Introduction

Eyes with branch retinal vein occlusion (BRVO) are clinically divided into two forms, perfused (non-ischemic) and non-perfused (ischemic) BRVO. The latter is defined as eyes having a retinal capillary non-perfusion area of 5 disk diameters or larger in a fluorescein angiogram (FA) [1]. Eyes with non-perfused BRVO tend to develop neovascularization from the residual retinal vasculature into the vitreous cavity leading to vitreous hemorrhage, one of the most severe late complications of BRVO [1].

A recent study using spectral-domain optical coherence tomography (SD-OCT) reveals that the thickness of the retinal nerve fiber layer (RNFL) and the ganglion cell inner plexiform layer (GC-IPL) in eyes with non-perfused BRVO recovering from macular edema, were reduced in the affected ischemic retinal area [2]. Thinning of these inner retinal layers is usually found in eyes with glaucoma, whose principal pathology is loss of retinal ganglion cells without ischemia of the retinal circulation.
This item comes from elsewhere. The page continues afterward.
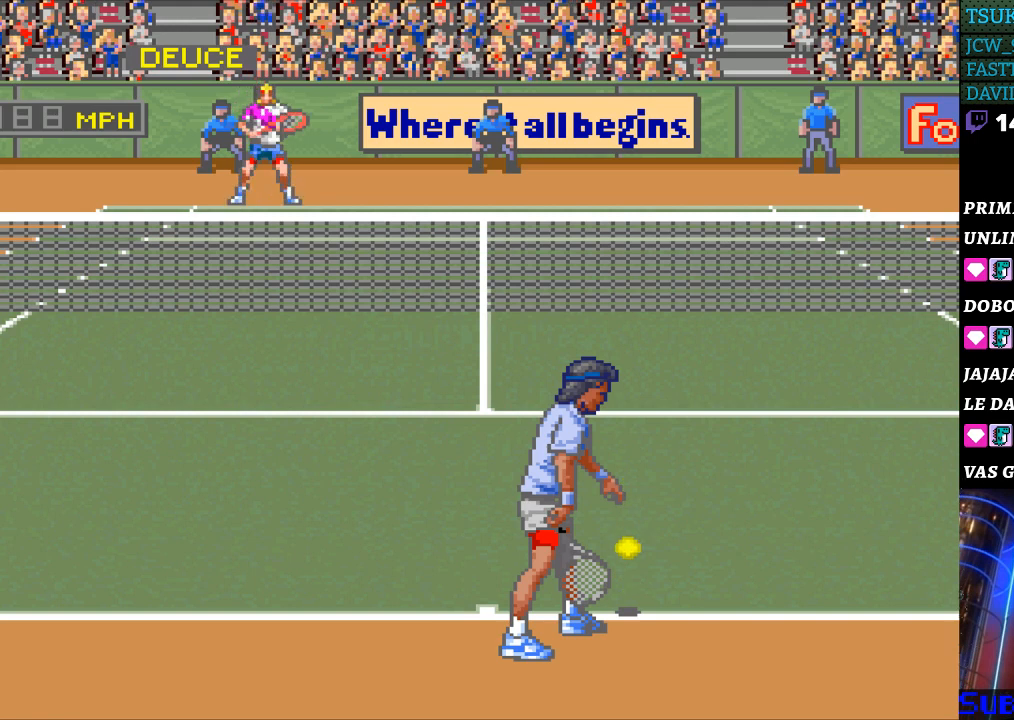
{"buttons": [], "events": [[67, "DPAD_RIGHT", "down"], [200, "DPAD_RIGHT", "up"], [300, "DPAD_LEFT", "down"], [433, "DPAD_LEFT", "up"]]}
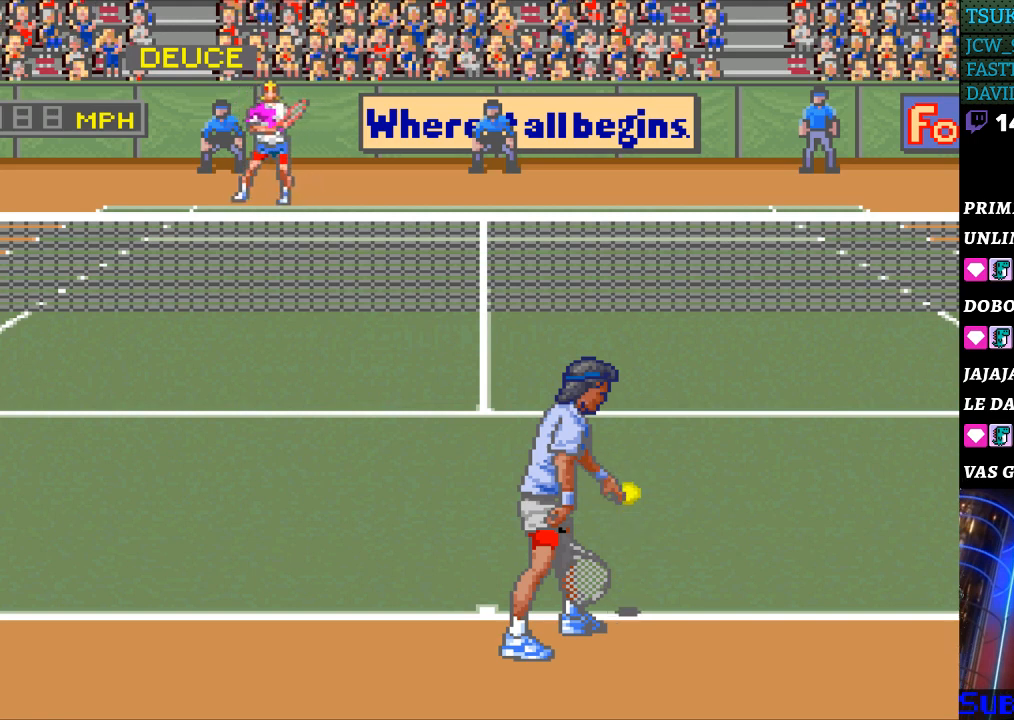
{"buttons": [], "events": [[33, "DPAD_LEFT", "down"], [133, "DPAD_LEFT", "up"], [233, "DPAD_LEFT", "down"], [300, "DPAD_LEFT", "up"], [400, "DPAD_RIGHT", "down"], [500, "DPAD_RIGHT", "up"]]}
The principal finding of glaucoma is a scotomatous visual field defect, which represents a regional reduction in light sensitivity due to disruption of the intra-retinal transduction of the visual signal from photoreceptors to the optic nerve via the retinal ganglion cells.

Thus, a similar visual dysfunction with reduction of light sensitivity may also be observed in eyes with non-perfused BRVO exhibiting thinning of the inner retina, including the retinal ganglion cell layers. However, to date, there have been few reports of perimetric examinations in eyes with BRVO.

To confirm the relationship between the reduction of light sensitivity demonstrated in perimetry and the retinal areas of impaired perfusion in eyes with BRVO, I investigated FAs and the results of Humphrey perimetry program 30-2 in eyes with chronic BRVO recovering from retinal edema and hemorrhage.

Methods

This retrospective study of observational case series was conducted in an institutional setting. The study design was approved by the Institutional Review Board of the University of Yamanashi Hospital. The research methods and analyses described herein adhered to the tenets of the Declaration of Helsinki.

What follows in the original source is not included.